This strategy was proposed by W. Chan Kim and Renée Mauborgne in their 2005 book, “Blue Ocean Strategy: How to Create Uncontested Market Space and Make Competition Irrelevant”. The key characteristics of the Blue Ocean Strategy include:
- Customer focus: This strategy places the customer at the center and focuses on their needs and wants to create new, different value and products compared to existing ones on the market.
- No direct competition: The blue ocean creates a new market space, which means not competing directly with existing rivals, avoiding price wars, and minimizing the risks of direct competition.
- Product differentiation: It focuses on differentiating products or services, creating additional value for customers, which helps create a significant difference from existing products and services on the market.
- Cost reduction: By eliminating unnecessary factors or optimizing production and service delivery processes, it helps increase the product’s competitiveness.
- Creating new value: This is value that other competitors cannot provide, helping to create a new market space and maintain a pioneering position in the market.
- Strategy adjustment: The Blue Ocean Strategy can be adjusted and adapted to market changes and customer needs, helping businesses maintain their competitiveness in the market.
>> See more: 8+ most effective strategies to attract potential customers – Double your conversion rate
2. The difference between Blue Ocean and Red Ocean strategies
The red ocean is a large and crowded market where all companies and businesses in a field compete with each other to win a share of that market. Meanwhile, the blue ocean is a small, new niche market, focusing on a specific target customer group that no competitor has yet exploited.

+++

Using the Blue Ocean Strategy text above, answer these questions:
(a) In what year did W. Chan Kim and Renée Mauborgne propose this strategy?
(b) Under "Cost reduction," what does the strategy help increase?
(c) What kind of market is the red ocean?

EXTRACTED DATA —

+++

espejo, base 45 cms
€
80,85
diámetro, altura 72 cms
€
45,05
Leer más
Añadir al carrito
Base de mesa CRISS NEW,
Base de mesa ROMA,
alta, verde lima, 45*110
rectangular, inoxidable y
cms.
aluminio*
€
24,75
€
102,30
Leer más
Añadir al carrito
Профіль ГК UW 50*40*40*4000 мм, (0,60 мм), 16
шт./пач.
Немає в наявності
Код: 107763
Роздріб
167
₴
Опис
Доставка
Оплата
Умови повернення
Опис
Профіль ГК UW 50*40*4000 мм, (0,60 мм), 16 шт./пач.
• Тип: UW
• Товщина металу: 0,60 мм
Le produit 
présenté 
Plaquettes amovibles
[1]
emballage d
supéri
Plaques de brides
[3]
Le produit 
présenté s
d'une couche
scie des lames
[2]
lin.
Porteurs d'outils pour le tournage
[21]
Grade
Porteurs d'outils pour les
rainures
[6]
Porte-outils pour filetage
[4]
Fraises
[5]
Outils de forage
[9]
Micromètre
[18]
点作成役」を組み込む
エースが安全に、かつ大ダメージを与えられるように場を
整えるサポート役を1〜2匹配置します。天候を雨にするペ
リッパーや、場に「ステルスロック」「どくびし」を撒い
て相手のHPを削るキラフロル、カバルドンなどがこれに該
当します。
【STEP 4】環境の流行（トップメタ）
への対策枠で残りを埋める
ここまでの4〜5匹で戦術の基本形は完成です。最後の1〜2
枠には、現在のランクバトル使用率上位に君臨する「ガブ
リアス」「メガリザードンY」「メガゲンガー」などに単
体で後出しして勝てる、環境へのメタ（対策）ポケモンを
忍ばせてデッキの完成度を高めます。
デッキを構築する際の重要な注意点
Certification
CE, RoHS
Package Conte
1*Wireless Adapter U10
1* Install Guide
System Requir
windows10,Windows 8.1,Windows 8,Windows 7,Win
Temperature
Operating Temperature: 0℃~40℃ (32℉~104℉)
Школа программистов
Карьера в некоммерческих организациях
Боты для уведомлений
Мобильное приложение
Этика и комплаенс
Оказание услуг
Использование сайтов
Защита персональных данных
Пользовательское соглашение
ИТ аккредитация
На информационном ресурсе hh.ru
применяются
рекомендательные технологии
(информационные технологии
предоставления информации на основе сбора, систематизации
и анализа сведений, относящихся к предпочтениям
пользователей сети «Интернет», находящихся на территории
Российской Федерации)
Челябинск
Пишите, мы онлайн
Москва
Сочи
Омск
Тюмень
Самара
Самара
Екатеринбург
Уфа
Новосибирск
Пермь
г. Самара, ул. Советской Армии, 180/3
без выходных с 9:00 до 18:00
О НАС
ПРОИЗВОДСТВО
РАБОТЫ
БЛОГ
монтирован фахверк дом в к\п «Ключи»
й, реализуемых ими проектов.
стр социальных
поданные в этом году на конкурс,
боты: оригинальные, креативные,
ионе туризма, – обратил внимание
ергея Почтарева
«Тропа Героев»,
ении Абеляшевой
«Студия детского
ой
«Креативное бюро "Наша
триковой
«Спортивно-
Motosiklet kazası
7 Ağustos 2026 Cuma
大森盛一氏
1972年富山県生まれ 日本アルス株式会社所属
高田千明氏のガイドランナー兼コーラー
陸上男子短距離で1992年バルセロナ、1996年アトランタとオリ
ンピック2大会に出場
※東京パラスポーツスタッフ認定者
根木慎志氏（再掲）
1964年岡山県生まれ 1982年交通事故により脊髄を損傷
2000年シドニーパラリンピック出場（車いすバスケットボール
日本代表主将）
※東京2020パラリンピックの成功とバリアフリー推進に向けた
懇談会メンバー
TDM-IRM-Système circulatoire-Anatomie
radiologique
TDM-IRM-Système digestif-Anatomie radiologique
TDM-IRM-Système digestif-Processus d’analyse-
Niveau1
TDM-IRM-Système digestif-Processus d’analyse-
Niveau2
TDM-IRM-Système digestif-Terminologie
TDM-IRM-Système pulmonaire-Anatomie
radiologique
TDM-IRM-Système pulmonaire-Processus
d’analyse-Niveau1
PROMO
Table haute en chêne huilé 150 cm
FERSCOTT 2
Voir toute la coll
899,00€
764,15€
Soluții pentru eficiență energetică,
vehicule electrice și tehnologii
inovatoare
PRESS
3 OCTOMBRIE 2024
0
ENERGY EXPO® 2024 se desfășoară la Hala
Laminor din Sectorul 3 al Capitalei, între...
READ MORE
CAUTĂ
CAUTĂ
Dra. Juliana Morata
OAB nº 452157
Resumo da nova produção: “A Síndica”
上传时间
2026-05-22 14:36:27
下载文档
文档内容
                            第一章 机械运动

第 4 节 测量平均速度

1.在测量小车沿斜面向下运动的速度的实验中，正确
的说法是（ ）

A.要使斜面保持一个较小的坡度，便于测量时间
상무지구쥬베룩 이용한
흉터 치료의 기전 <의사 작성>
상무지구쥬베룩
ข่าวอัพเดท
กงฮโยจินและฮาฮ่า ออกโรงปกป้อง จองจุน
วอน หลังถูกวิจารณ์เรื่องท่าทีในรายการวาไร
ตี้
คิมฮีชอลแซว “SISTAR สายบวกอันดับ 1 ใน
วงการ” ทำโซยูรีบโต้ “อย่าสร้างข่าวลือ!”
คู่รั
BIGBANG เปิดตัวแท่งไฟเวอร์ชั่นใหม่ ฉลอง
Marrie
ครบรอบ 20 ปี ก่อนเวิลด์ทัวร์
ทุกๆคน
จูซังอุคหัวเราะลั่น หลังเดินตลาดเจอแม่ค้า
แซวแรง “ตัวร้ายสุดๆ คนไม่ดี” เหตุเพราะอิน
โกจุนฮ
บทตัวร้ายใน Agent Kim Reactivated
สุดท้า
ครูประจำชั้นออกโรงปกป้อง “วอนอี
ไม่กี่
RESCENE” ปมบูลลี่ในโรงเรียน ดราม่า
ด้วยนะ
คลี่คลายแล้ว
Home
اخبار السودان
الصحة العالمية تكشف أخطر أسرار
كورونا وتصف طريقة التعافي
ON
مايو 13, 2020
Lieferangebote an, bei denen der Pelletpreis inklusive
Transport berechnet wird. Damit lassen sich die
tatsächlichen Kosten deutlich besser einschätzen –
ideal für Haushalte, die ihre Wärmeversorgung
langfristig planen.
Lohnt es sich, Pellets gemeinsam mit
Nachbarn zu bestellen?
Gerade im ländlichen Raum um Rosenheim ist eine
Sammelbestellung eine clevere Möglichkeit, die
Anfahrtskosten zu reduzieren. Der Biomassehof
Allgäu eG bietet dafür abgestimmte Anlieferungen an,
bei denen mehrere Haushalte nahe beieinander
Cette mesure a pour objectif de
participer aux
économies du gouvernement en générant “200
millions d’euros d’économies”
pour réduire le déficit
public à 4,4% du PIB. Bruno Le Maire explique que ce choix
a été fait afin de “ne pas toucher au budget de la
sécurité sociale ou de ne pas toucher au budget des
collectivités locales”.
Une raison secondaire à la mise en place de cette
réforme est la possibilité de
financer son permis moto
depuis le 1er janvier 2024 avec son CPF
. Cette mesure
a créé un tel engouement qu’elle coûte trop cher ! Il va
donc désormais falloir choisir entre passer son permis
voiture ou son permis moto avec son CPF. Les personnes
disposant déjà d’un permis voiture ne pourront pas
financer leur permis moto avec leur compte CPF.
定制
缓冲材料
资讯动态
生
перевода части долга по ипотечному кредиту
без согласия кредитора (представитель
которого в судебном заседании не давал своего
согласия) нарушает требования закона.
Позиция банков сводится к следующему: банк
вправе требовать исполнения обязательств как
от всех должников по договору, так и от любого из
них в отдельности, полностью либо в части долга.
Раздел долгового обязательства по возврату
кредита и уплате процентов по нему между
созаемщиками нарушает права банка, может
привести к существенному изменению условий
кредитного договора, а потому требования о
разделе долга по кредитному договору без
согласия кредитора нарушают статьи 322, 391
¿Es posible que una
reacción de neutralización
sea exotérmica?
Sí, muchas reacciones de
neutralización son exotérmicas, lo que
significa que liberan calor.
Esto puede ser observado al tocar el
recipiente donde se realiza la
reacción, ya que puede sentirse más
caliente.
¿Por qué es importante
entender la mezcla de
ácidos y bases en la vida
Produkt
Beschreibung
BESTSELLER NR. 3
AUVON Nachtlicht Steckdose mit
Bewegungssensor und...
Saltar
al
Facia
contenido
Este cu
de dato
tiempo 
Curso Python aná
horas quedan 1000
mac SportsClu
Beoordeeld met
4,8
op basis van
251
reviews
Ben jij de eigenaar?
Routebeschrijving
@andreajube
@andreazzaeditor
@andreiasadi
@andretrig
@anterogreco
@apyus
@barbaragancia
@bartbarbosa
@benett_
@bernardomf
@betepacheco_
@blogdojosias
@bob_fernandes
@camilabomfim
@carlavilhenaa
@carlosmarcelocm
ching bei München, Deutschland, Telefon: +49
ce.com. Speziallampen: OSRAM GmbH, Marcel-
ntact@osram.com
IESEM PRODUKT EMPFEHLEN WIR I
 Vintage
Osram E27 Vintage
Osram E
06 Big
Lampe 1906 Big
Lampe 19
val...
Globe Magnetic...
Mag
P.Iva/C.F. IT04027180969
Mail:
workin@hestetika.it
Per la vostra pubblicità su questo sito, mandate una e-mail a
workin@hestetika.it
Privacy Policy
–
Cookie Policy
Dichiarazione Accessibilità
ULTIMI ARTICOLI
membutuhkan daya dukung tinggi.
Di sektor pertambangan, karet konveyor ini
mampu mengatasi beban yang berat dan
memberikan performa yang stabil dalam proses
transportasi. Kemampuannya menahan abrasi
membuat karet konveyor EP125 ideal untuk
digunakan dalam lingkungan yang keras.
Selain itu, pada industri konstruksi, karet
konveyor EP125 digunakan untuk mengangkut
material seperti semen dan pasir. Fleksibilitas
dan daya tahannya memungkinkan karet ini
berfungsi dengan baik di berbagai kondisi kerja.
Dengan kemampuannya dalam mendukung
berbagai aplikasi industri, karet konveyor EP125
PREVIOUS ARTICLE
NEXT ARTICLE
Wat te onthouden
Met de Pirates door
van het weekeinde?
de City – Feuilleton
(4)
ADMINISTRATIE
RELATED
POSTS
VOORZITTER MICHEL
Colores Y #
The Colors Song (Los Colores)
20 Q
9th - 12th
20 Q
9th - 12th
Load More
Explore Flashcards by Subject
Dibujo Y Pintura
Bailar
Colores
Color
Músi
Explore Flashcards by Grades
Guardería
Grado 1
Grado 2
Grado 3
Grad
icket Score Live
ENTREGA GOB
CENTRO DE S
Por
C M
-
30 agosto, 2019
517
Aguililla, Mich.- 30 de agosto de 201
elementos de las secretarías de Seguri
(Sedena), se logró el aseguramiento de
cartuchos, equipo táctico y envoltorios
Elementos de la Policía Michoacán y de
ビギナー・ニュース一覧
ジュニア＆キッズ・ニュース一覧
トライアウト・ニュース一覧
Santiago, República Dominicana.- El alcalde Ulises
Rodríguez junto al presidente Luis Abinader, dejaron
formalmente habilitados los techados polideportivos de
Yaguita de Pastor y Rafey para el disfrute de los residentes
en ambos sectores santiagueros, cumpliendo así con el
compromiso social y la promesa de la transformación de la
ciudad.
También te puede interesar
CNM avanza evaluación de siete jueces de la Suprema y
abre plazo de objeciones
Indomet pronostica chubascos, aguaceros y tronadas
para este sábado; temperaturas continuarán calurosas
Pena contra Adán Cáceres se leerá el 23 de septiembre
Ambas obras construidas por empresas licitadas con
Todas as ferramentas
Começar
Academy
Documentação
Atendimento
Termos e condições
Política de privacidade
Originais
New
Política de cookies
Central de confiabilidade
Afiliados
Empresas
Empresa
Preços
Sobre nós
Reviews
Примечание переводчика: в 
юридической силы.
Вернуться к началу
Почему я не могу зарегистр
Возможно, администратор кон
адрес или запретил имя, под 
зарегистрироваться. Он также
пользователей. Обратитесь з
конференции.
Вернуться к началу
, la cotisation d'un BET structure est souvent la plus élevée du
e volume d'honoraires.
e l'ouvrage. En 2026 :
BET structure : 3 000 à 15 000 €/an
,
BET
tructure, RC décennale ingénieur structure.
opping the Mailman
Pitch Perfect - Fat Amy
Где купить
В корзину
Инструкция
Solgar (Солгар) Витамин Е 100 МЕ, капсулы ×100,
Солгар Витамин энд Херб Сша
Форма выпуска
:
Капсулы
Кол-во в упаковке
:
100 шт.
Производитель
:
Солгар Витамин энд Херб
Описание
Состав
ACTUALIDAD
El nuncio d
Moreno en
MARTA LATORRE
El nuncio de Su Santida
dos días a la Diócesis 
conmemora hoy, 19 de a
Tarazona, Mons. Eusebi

+++

WRITTEN RESPONSE —
(a) 2005
(b) The product's competitiveness
(c) A large and crowded market where all companies and businesses in a field compete with each other to win a share of that market